Besides overseeing his consumer group, Mitchell is also being treated for the blood cancer multiple myeloma. His drug treatments cost $450,000 per year.
“Drug prices punish people for being sick,” Mitchell told Healthline.
He said the study dispels the “inflated costs” the pharmaceutical industry has used in the past to justify their prices.
However, pharmaceutical officials once again point out that there are astronomical research and development costs in their industry.
“Ignoring the R&D costs from the many companies that have not received a U.S. Food and Drug Administration approval indicates a lack of understanding of the risk companies face at the outset of an uncertain project and the role of economic incentives in ensuring investment despite steep odds,” Campbell said. “The risk inherent in R&D is the key reason why 90 percent of publicly-traded biopharmaceutical companies in 2014 did not make a profit.”

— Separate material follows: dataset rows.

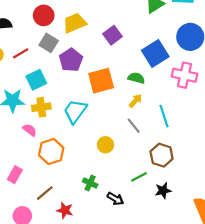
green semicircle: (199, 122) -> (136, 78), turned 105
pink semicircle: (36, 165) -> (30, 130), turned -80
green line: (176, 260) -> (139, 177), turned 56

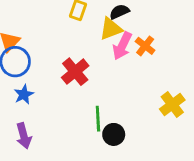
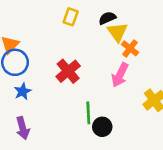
yellow triangle: (111, 29) -> (117, 32), moved, turned -45
pink arrow: (122, 46) -> (120, 75), moved

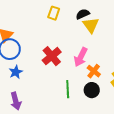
orange cross: (130, 48) -> (94, 71), moved
pink arrow: (120, 75) -> (81, 57), moved
black circle: (102, 127) -> (92, 90), moved

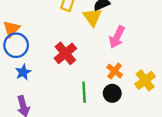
yellow triangle: (91, 25) -> (92, 17), moved
pink arrow: (81, 57) -> (117, 37), moved

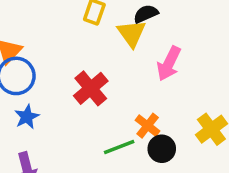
orange cross: (115, 71) -> (148, 126), moved
green line: (84, 92) -> (119, 147), turned 72

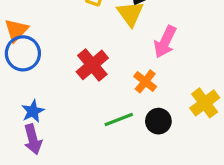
blue star: (27, 117) -> (33, 111), moved
orange cross: (148, 126) -> (145, 81), moved

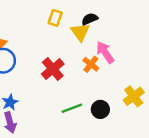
pink arrow: (165, 42) -> (105, 52), turned 120
orange cross: (145, 81) -> (91, 64), moved

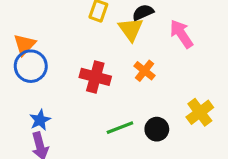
pink arrow: (105, 52) -> (181, 34), moved
red cross: (53, 69) -> (95, 77), turned -35

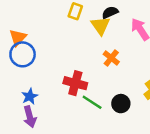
red cross: (95, 77) -> (75, 83), moved
green line: (120, 128) -> (92, 102), turned 54

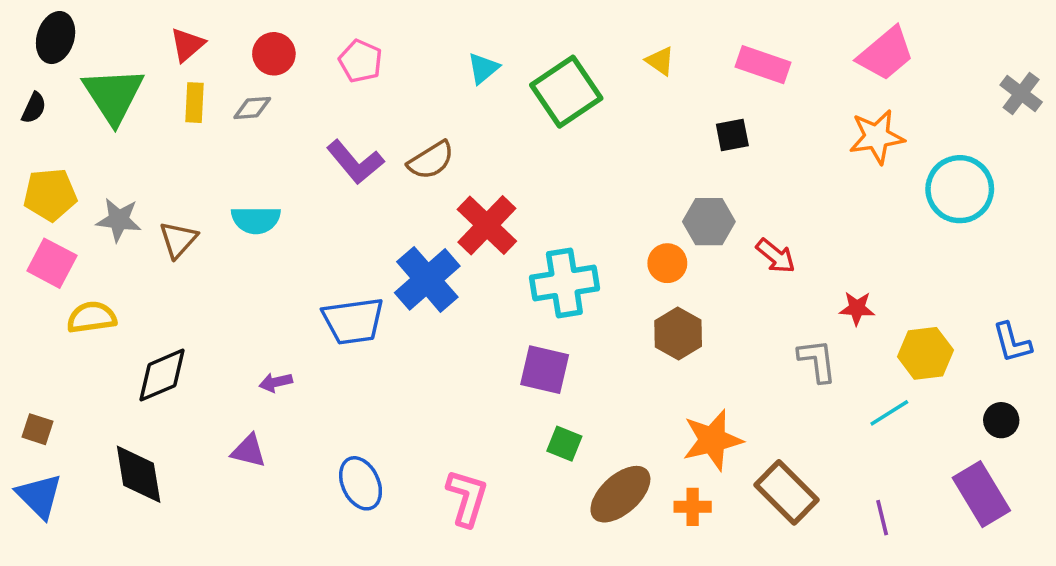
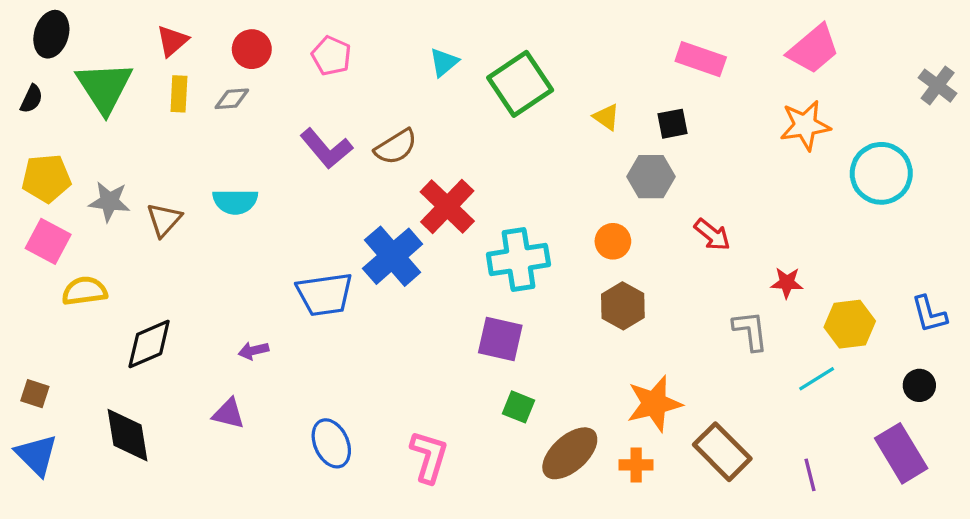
yellow triangle: (660, 61) -> (606, 117), moved
gray hexagon: (709, 222) -> (651, 177), moved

Campbell added that pharmaceutical companies used the research obtained in tests of drugs that aren’t marketed to develop new and even better medications.
“Thanks to the tenacity of biopharmaceutical companies, we have therapies unimaginable just a decade ago that attack cancer at the molecular level and are tailored to the unique needs of individual patients,” she said.
Mitchell said he is in favor of a “robust R&D pipeline,” but he feels the prices for cancer drugs more than make up for those research costs.
“They’re asking consumers and patients to cover their risk,” he said. “There has to be a line where the prices meet the criteria for patients and for drug companies to make a profit.”
A new era
Dr. Len Lichtenfeld, deputy chief medical officer for the American Cancer Society, said the study will certainly spark debate over drug prices.
However, we are in a new era in pharmaceutical research.
Lichtenfeld told Healthline that biologic drugs and targeted therapies like immunology are more expensive to research.
In addition, they serve a smaller patient base than the more general drugs of the past such as penicillin.
That means companies need to charge more to make a profit.
He said society may have to choose over how aggressive they want research and development to be in these fields, given the costs.
“That’s a much larger question,” he said.
In the past, initially high drug prices have gone down after they receive widespread use.
That’s no longer the case with our more specialized drugs.
“Now, it’s a matter of spreading cost over only hundreds, perhaps a few thousand, people,” Lichtenfeld said. “It’s a different world.”